Text extract:
Re: Membership using ZK

2010-10-12 Thread Avinash Lakshman
Would my watcher get invoked on this ConnectionLoss event? If so I am
thinking I will check for KeeperState.Disconnected and reset my state. Is my
understanding correct? Please advice.

Thanks
Avinash

On Tue, Oct 12, 2010 at 10:45 AM, Benjamin Reed br...@yahoo-inc.com wrote:

  ZooKeeper considers a client dead when it hasn't heard from that client
 during the timeout period. clients make sure to communicate with ZooKeeper
 at least once in 1/3 the timeout period. if the client doesn't hear from
 ZooKeeper in 2/3 the timeout period, the client will issue a ConnectionLoss
 event and cause outstanding requests to fail with a ConnectionLoss.

 So, if ZooKeeper decides a process is dead, the process will get a
 ConnectionLoss event. Once ZooKeeper decides that a client is dead, if the
 client reconnects, the client will get a SessionExpired. Once a session is
 expired, the expired handle will become useless, so no new requests, no
 watches, etc.

Aim: According to the ZooKeeper thread, what does a client get if it reconnects after ZooKeeper has decided it is dead? The listing comes from a different source than the ZooKeeper thread.

Items:
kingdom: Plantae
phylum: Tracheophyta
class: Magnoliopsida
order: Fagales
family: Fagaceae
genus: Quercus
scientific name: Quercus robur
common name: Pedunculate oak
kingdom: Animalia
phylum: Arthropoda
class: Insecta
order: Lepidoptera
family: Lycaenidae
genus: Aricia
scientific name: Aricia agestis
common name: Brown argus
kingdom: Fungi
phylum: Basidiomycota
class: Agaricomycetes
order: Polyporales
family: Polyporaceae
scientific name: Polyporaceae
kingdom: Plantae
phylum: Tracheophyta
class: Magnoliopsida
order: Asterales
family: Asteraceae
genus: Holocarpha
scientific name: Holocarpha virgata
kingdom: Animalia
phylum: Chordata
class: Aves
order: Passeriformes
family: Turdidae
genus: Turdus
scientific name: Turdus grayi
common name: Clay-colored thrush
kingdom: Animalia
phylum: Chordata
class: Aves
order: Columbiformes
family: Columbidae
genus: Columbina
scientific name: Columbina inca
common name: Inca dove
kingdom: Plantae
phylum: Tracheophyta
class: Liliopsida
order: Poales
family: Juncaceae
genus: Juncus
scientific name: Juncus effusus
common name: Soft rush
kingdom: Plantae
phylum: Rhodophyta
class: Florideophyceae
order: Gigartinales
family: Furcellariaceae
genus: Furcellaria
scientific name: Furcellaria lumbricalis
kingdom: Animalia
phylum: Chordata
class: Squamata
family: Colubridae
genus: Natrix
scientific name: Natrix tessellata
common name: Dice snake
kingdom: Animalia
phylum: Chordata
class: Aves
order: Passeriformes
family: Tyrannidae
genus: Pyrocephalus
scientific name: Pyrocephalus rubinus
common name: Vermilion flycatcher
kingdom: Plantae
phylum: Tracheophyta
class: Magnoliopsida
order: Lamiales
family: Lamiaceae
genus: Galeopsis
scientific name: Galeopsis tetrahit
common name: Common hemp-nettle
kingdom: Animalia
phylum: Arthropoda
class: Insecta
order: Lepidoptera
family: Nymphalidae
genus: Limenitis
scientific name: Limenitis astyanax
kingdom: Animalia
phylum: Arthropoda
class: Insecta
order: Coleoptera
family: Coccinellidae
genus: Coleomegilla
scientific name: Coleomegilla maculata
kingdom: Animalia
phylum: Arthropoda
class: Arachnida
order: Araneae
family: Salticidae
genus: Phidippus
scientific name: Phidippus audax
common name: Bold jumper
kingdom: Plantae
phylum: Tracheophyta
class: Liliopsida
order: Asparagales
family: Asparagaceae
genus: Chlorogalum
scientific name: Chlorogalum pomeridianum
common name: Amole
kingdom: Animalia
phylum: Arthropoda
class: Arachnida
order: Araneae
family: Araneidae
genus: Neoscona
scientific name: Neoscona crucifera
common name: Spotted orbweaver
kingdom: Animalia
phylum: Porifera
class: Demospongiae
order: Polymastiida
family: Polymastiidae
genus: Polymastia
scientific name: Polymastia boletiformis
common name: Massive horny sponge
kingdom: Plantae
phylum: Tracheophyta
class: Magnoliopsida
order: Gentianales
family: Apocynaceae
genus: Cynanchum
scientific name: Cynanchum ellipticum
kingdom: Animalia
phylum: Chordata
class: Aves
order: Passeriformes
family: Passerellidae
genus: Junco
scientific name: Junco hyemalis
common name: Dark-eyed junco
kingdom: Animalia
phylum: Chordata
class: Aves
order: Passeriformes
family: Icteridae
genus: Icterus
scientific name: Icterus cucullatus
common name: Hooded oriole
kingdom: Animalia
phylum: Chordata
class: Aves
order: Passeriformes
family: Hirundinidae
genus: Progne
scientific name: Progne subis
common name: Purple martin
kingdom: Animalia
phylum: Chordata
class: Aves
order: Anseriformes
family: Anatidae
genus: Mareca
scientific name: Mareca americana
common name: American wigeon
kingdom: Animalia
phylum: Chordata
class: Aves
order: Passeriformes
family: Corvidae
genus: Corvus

The reply: A SessionExpired.